★ 歌人クラブ新人賞の服部真里子 ★
平成27年度日本歌人クラブ新人賞は服部真里子歌集『行け広野へと』に決定した。この歌集については既に昨2014年10月19日の私のブログに書いた。彼女は「未来短歌会会員」で黒瀬珂瀾に師事している。「未来・4月号」から真里子の最新の作品を5首抄出する。
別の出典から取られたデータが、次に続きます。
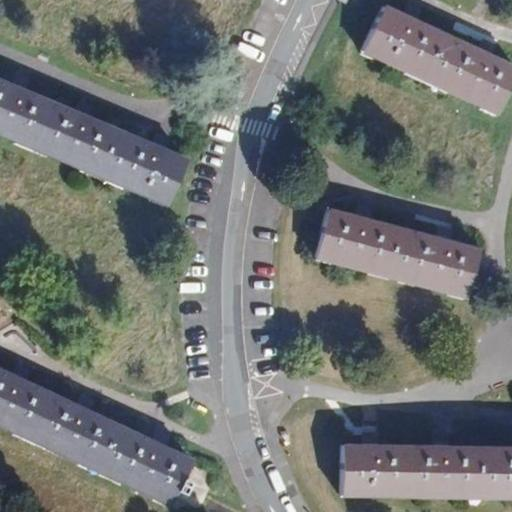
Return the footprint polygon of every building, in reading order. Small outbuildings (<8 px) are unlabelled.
[(510,80),(488,69),(473,61),(409,28),(396,22),(373,10),(354,47),(491,117),(510,80)] [(401,12),(396,22),(409,28),(414,18),(408,15),(401,12)] [(473,61),(488,69),(493,59),(486,55),(478,51),(473,61)] [(3,72),(0,77),(0,83),(13,90),(18,79),(10,75),(3,72)] [(0,137),(154,208),(174,164),(156,156),(141,149),(78,120),(63,113),(13,90),(0,83),(0,137)] [(63,113),(78,120),(84,107),(76,104),(69,100),(63,113)] [(141,149),(156,156),(162,142),(154,139),(147,135),(141,149)] [(343,218),(357,222),(361,212),(353,209),(346,207),(343,218)] [(450,302),(455,287),(463,260),(465,255),(440,247),(424,243),(357,222),(343,218),(320,211),(305,258),(450,302)] [(427,232),(424,243),(440,247),(443,237),(435,235),(427,232)] [(479,265),(463,260),(455,287),(470,292),(479,265)] [(9,371),(4,381),(18,387),(23,377),(16,374),(9,371)] [(0,378),(0,433),(152,507),(173,463),(157,455),(144,449),(83,419),(68,412),(18,387),(4,381),(0,378)] [(68,412),(83,419),(88,409),(80,406),(73,402),(68,412)] [(345,436),(345,447),(364,447),(364,437),(355,437),(345,436)] [(144,449),(157,455),(162,445),(155,442),(149,439),(144,449)] [(423,439),(423,449),(438,449),(438,439),(431,439),(423,439)] [(364,447),(345,447),(330,446),(328,496),(511,501),(511,451),(511,452),(438,449),(423,449),(364,447)]
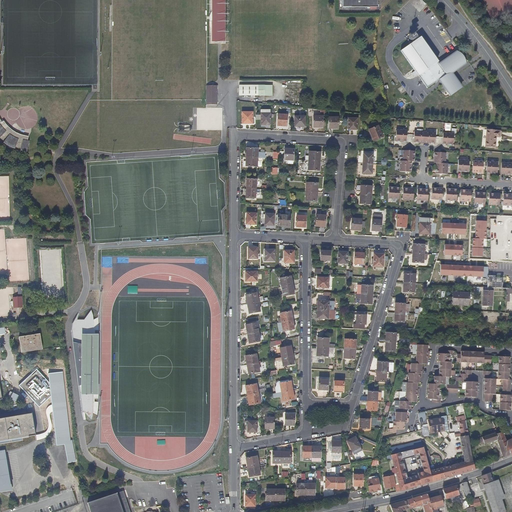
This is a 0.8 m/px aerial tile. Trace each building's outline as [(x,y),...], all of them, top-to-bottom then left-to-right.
[(210,0),(211,43),(218,43),(221,43),(221,41),(224,41),(223,0),(210,0)] [(511,0),(482,0),(490,19),(511,10),(511,0)] [(420,38),(401,51),(427,88),(440,79),(451,95),(462,87),(452,73),(466,63),(457,52),(439,65),(420,38)] [(239,86),(239,96),(272,95),(272,85),(239,86)] [(217,86),(207,86),(207,105),(217,105),(217,86)] [(217,115),(217,107),(206,107),(206,116),(217,115)] [(253,113),(242,113),(242,124),(253,125),(253,113)] [(270,114),(261,114),(261,125),(270,125),(270,114)] [(286,115),(277,115),(277,126),(286,126),(286,115)] [(305,117),(295,117),(295,127),(305,127),(305,117)] [(323,117),(313,117),(313,128),(323,128),(323,117)] [(0,138),(4,141),(4,142),(6,143),(8,145),(15,147),(21,149),(21,150),(27,151),(30,141),(28,141),(28,137),(20,134),(14,131),(10,128),(7,125),(4,120),(1,122),(0,118),(0,138)] [(338,118),(329,118),(329,129),(338,129),(338,118)] [(358,119),(348,119),(348,130),(358,130),(358,119)] [(208,120),(207,128),(224,129),(224,121),(208,120)] [(201,126),(191,126),(191,144),(200,144),(201,126)] [(376,128),(367,131),(371,142),(381,139),(376,128)] [(501,131),(492,130),(490,147),(500,148),(500,138),(504,138),(505,132),(501,132),(501,131)] [(408,131),(397,131),(397,142),(399,142),(399,143),(403,143),(403,142),(408,143),(408,131)] [(426,132),(415,131),(414,143),(416,143),(416,144),(420,144),(420,143),(425,143),(426,132)] [(436,144),(437,133),(426,132),(425,143),(431,144),(431,145),(435,145),(435,144),(436,144)] [(454,145),(455,134),(447,133),(446,144),(449,145),(449,146),(453,146),(453,145),(454,145)] [(224,141),(207,141),(207,150),(225,150),(224,141)] [(258,153),(258,150),(247,149),(246,158),(258,158),(258,153)] [(295,150),(285,150),(284,161),(294,161),(295,150)] [(320,162),(321,153),(309,152),(309,161),(320,162)] [(416,152),(404,152),(403,162),(415,163),(416,158),(417,158),(417,153),(416,153),(416,152)] [(444,164),(445,153),(435,153),(434,155),(433,155),(433,158),(434,159),(434,163),(436,164),(444,164)] [(374,165),(375,155),(364,155),(363,164),(374,165)] [(257,167),(258,158),(246,158),(246,167),(257,167)] [(469,161),(458,160),(458,172),(463,172),(463,173),(467,173),(467,172),(469,172),(469,161)] [(319,171),(320,162),(309,161),(308,171),(319,171)] [(484,161),(473,161),(473,173),(477,173),(477,174),(482,174),(482,173),(483,173),(484,161)] [(498,162),(487,161),(486,173),(491,173),(491,174),(495,174),(495,173),(497,174),(498,162)] [(412,169),(412,163),(403,162),(401,162),(400,173),(412,174),(412,173),(413,173),(413,169),(412,169)] [(511,174),(511,163),(502,162),(501,174),(506,174),(506,175),(510,175),(510,174),(511,174)] [(374,175),(374,165),(363,164),(362,174),(374,175)] [(442,174),(444,164),(436,164),(436,169),(435,169),(435,173),(436,173),(436,174),(442,174)] [(256,190),(257,181),(247,180),(247,189),(256,190)] [(372,196),(372,187),(361,187),(360,196),(372,196)] [(391,189),(390,189),(389,200),(400,201),(401,189),(395,189),(395,188),(391,188),(391,189)] [(414,201),(414,189),(409,189),(405,188),(405,189),(404,189),(403,201),(414,201)] [(439,201),(441,189),(438,189),(438,188),(434,188),(434,189),(433,189),(432,200),(439,201)] [(462,190),(461,190),(460,201),(471,202),(472,190),(466,190),(466,189),(462,188),(462,190)] [(256,199),(256,190),(247,189),(246,198),(256,199)] [(420,190),(419,190),(418,201),(428,202),(429,190),(424,190),(424,189),(420,189),(420,190)] [(448,189),(447,189),(446,201),(457,201),(457,190),(452,189),(448,189)] [(476,192),(475,193),(475,204),(485,205),(486,193),(481,193),(481,192),(476,192)] [(500,205),(500,198),(500,193),(496,193),(496,192),(492,192),(491,193),(490,193),(489,204),(500,205)] [(511,205),(511,193),(509,194),(509,193),(505,193),(505,194),(504,194),(503,205),(511,205)] [(371,205),(372,196),(360,196),(360,204),(371,205)] [(256,214),(247,213),(246,225),(256,225),(256,214)] [(274,215),(265,214),(265,226),(274,226),(274,215)] [(290,227),(291,216),(277,215),(277,226),(290,227)] [(306,217),(297,216),(296,228),(305,228),(306,217)] [(325,217),(316,216),(315,228),(324,228),(325,217)] [(407,219),(397,218),(396,229),(406,230),(407,219)] [(362,220),(352,219),(351,230),(361,231),(362,220)] [(382,221),(373,220),(372,231),(381,232),(382,221)] [(431,224),(419,223),(419,234),(430,235),(431,224)] [(424,255),(425,243),(415,242),(415,245),(414,245),(413,254),(424,255)] [(219,247),(200,247),(200,244),(184,244),(184,260),(202,260),(202,263),(218,263),(219,247)] [(257,248),(248,248),(248,259),(257,259),(257,248)] [(274,250),(265,250),(265,262),(274,262),(274,250)] [(294,251),(284,251),(284,263),(294,263),(294,251)] [(330,252),(321,251),(320,261),(330,261),(330,252)] [(348,253),(338,252),(338,263),(347,264),(348,253)] [(364,254),(355,253),(354,264),(363,265),(364,254)] [(383,255),(374,254),(373,267),(382,267),(383,255)] [(424,264),(424,259),(427,260),(427,255),(413,254),(413,263),(424,264)] [(441,275),(442,263),(434,262),(431,274),(441,275)] [(245,272),(245,282),(257,282),(257,272),(245,272)] [(412,284),(413,275),(403,274),(403,284),(412,284)] [(293,285),(291,277),(280,279),(282,287),(293,285)] [(318,278),(317,288),(328,288),(329,279),(318,278)] [(502,290),(502,279),(489,278),(489,289),(502,290)] [(411,293),(412,284),(403,284),(402,293),(411,293)] [(294,294),(293,285),(282,287),(283,296),(294,294)] [(373,295),(374,287),(362,286),(362,295),(366,295),(373,295)] [(492,292),(483,292),(483,307),(492,307),(492,292)] [(258,302),(256,294),(245,296),(247,305),(258,302)] [(452,294),(452,306),(467,306),(467,294),(452,294)] [(373,304),(373,295),(366,295),(362,295),(361,304),(373,304)] [(21,297),(12,297),(13,302),(13,303),(13,312),(22,311),(21,297)] [(329,310),(329,301),(319,301),(318,310),(329,310)] [(259,311),(258,302),(247,305),(248,314),(259,311)] [(404,314),(404,305),(395,304),(395,313),(404,314)] [(78,320),(79,314),(78,312),(73,323),(71,331),(73,342),(80,411),(83,421),(86,420),(85,413),(92,419),(93,413),(97,415),(98,404),(99,325),(97,317),(93,319),(93,315),(91,310),(84,320),(78,320)] [(328,319),(329,310),(318,310),(318,319),(328,319)] [(293,320),(291,312),(280,314),(281,318),(278,319),(279,323),(286,321),(293,320)] [(403,323),(404,314),(395,313),(394,322),(403,323)] [(355,315),(354,324),(366,325),(366,316),(355,315)] [(294,329),(293,320),(286,321),(279,323),(278,323),(280,332),(294,329)] [(258,333),(257,324),(246,326),(247,335),(258,333)] [(19,337),(21,353),(42,350),(40,333),(19,337)] [(260,341),(258,333),(247,335),(249,344),(260,341)] [(394,338),(394,334),(385,333),(384,342),(394,343),(398,343),(398,339),(394,338)] [(329,348),(329,339),(318,338),(317,347),(328,348),(329,348)] [(356,349),(357,341),(346,340),(345,349),(356,349)] [(394,348),(394,343),(385,343),(384,352),(393,352),(394,348)] [(429,356),(429,352),(427,352),(427,346),(421,346),(416,346),(416,355),(429,356)] [(293,355),(291,347),(280,349),(282,357),(293,355)] [(328,357),(329,348),(328,348),(317,347),(317,356),(328,357)] [(356,358),(356,349),(345,349),(345,358),(356,358)] [(449,363),(449,355),(453,355),(453,352),(446,352),(445,355),(438,355),(437,362),(439,362),(449,363)] [(475,364),(476,353),(468,353),(468,364),(475,364)] [(487,365),(487,357),(483,357),(483,353),(476,353),(475,364),(483,364),(487,365)] [(257,363),(256,354),(245,356),(246,365),(257,363)] [(294,364),(293,355),(282,357),(284,366),(294,364)] [(427,365),(427,359),(429,360),(429,356),(416,355),(415,365),(422,365),(427,365)] [(509,364),(510,358),(498,357),(498,365),(500,365),(509,365),(509,364)] [(259,372),(257,363),(246,365),(248,374),(259,372)] [(385,372),(386,363),(376,363),(376,372),(385,372)] [(423,375),(423,371),(422,371),(422,365),(415,365),(410,364),(410,374),(421,374),(423,375)] [(509,373),(509,365),(500,365),(498,365),(498,372),(509,373)] [(49,373),(50,383),(37,369),(19,385),(40,407),(51,396),(52,405),(53,411),(56,445),(65,444),(68,463),(76,461),(72,440),(71,441),(63,372),(49,373)] [(450,378),(450,370),(439,370),(439,377),(445,378),(450,378)] [(384,382),(385,372),(376,372),(375,381),(384,382)] [(509,380),(509,373),(498,372),(497,380),(503,380),(509,380)] [(419,384),(419,378),(421,378),(421,374),(410,374),(408,374),(407,383),(417,384),(419,384)] [(445,385),(445,378),(439,377),(434,377),(434,385),(439,385),(445,385)] [(329,380),(319,379),(319,389),(329,389),(329,380)] [(495,388),(495,380),(490,380),(484,379),(484,387),(495,388)] [(293,390),(291,381),(280,384),(282,392),(292,390),(293,390)] [(344,382),(335,381),(335,390),(344,391),(344,382)] [(476,391),(477,383),(466,382),(466,384),(465,390),(476,391)] [(418,393),(419,390),(417,390),(417,384),(407,383),(406,383),(405,392),(405,393),(418,393)] [(258,393),(256,385),(245,387),(247,395),(258,393)] [(439,393),(439,385),(434,385),(428,385),(428,392),(439,393)] [(495,395),(495,388),(484,387),(484,394),(492,395),(495,395)] [(295,399),(293,390),(292,390),(282,392),(284,401),(295,399)] [(476,398),(476,391),(465,390),(465,398),(476,398)] [(439,401),(439,393),(428,392),(427,400),(433,400),(433,404),(440,404),(440,401),(439,401)] [(262,402),(261,393),(258,393),(247,395),(248,404),(262,402)] [(377,402),(378,393),(367,393),(366,402),(377,402)] [(416,403),(416,397),(418,397),(418,393),(405,393),(405,401),(405,402),(410,403),(416,403)] [(377,411),(377,402),(366,402),(366,411),(377,411)] [(410,410),(410,403),(399,402),(399,413),(407,413),(407,410),(410,410)] [(510,411),(511,403),(499,403),(499,411),(510,411)] [(39,434),(35,435),(36,441),(41,439),(46,437),(50,434),(51,430),(52,425),(51,421),(50,417),(50,414),(51,412),(53,411),(52,405),(51,405),(48,406),(46,411),(47,416),(49,423),(48,427),(46,431),(43,433),(39,434)] [(0,440),(35,435),(32,413),(1,418),(0,418),(0,440)] [(408,423),(408,419),(406,419),(407,415),(407,413),(399,413),(395,413),(395,422),(404,423),(408,423)] [(294,414),(285,414),(285,425),(294,425),(294,414)] [(429,433),(449,431),(447,416),(427,419),(429,433)] [(276,417),(267,418),(267,429),(276,429),(276,417)] [(362,419),(361,429),(373,430),(373,420),(362,419)] [(257,421),(247,421),(247,432),(257,432),(257,421)] [(403,429),(404,423),(395,422),(392,422),(392,430),(388,430),(388,434),(395,434),(396,430),(403,431),(403,429)] [(473,461),(470,447),(465,422),(458,423),(461,438),(460,438),(464,459),(465,463),(473,461)] [(505,441),(502,432),(496,433),(495,433),(480,438),(479,440),(480,444),(482,445),(483,444),(483,445),(496,441),(503,459),(510,456),(510,455),(505,442),(505,441)] [(354,436),(346,440),(353,454),(361,450),(354,436)] [(341,441),(331,441),(331,457),(341,457),(341,441)] [(421,448),(420,442),(402,447),(390,449),(392,456),(421,448)] [(311,461),(311,446),(302,446),(302,461),(311,461)] [(320,461),(320,446),(311,446),(311,461),(320,461)] [(426,458),(424,452),(422,448),(421,448),(392,456),(391,456),(391,459),(394,470),(396,474),(396,476),(400,492),(415,488),(433,483),(432,480),(430,473),(428,466),(427,464),(426,458)] [(5,450),(0,450),(0,492),(12,490),(5,450)] [(281,463),(281,452),(272,452),(272,463),(281,463)] [(291,463),(291,452),(281,452),(281,463),(291,463)] [(258,465),(257,456),(246,458),(247,467),(258,465)] [(475,470),(473,461),(465,463),(447,468),(450,478),(452,477),(475,470)] [(260,474),(258,465),(247,467),(249,476),(260,474)] [(445,480),(442,469),(436,471),(439,481),(445,480)] [(439,481),(436,471),(430,473),(432,480),(433,483),(434,483),(439,481)] [(505,511),(501,500),(495,482),(492,483),(489,474),(481,477),(482,479),(492,511),(505,511)] [(363,475),(353,475),(353,486),(363,486),(363,475)] [(400,492),(396,476),(383,479),(385,490),(394,488),(395,493),(397,493),(400,492)] [(335,488),(335,478),(325,478),(325,489),(335,488)] [(344,489),(344,478),(335,478),(335,488),(335,489),(344,489)] [(377,480),(367,482),(367,484),(369,493),(379,491),(377,480)] [(505,499),(499,480),(495,482),(501,500),(505,499)] [(469,488),(467,482),(462,483),(463,486),(462,486),(464,492),(465,492),(466,497),(471,495),(469,488)] [(305,495),(305,484),(296,484),(296,495),(305,495)] [(314,495),(314,484),(305,484),(305,495),(314,495)] [(459,495),(456,485),(442,490),(445,500),(459,495)] [(275,501),(275,490),(266,490),(266,501),(275,501)] [(284,501),(285,490),(275,490),(275,501),(284,501)] [(119,500),(117,493),(88,503),(90,511),(130,511),(125,498),(122,499),(123,502),(120,503),(119,500)] [(254,493),(245,493),(245,506),(255,506),(254,493)] [(424,511),(432,511),(429,499),(427,494),(407,500),(410,509),(422,505),(424,511)] [(440,496),(429,499),(432,511),(437,511),(437,509),(444,507),(440,496)] [(478,499),(472,501),(474,507),(480,506),(478,499)]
♦ 水を飲むとき水に向かって開かれるキリンの脚のしずけき角度
※ キリンの長い首の歌は多いが脚は珍しい。結句の「しずけき角度」に哀愁が漂う。
♦ まちがえてふりむくような夕暮れに牡丹の巨きな顏咲いている
※ 振り向いたら人ではなく牡丹の顔、花ではなく顏、この結句で1首は鮮やかになる。
♦ 夕闇に手をさし出せばこぼれくる桜は乳歯のほの明るさで
※ 夕闇の桜を乳歯に見立てる、若々しく鋭い視線に桜の花も驚いたことだろう。
♦ あなたが覗きこむとあなたの湯豆腐が薄いむらさき色に陰るよ
※ 夕食のひとコマを1首にしてしまう、スパイスが利いているのだ彼女の歌は。
♦ 春の日のあなたに話していたかった音立ててひかり曲げるセロファン
※ 甘く平凡な上句だが斬新な下句に驚く。メリハリが利いる。20代でかくも自在に。
新人賞受賞歌集『行け広野へと』は19歳から27歳までの作品289首が収められている。